Dataset excerpt
[Begin]

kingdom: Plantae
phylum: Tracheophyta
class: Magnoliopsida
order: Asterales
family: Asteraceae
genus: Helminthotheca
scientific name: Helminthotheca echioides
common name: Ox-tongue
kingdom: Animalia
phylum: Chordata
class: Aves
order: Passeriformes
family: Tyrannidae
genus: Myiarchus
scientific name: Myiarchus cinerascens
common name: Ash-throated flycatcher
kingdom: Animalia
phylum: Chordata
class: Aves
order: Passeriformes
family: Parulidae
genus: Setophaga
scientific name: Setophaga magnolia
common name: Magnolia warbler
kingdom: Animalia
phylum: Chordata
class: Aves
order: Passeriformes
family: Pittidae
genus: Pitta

[End]

> _SET EXERCISE_
Write out again, word for word, the lines of the data from the one containing "common name: Ox-tongue" through the last line.

> _RESPONSE FOR THIS EXERCISE_
common name: Ox-tongue
kingdom: Animalia
phylum: Chordata
class: Aves
order: Passeriformes
family: Tyrannidae
genus: Myiarchus
scientific name: Myiarchus cinerascens
common name: Ash-throated flycatcher
kingdom: Animalia
phylum: Chordata
class: Aves
order: Passeriformes
family: Parulidae
genus: Setophaga
scientific name: Setophaga magnolia
common name: Magnolia warbler
kingdom: Animalia
phylum: Chordata
class: Aves
order: Passeriformes
family: Pittidae
genus: Pitta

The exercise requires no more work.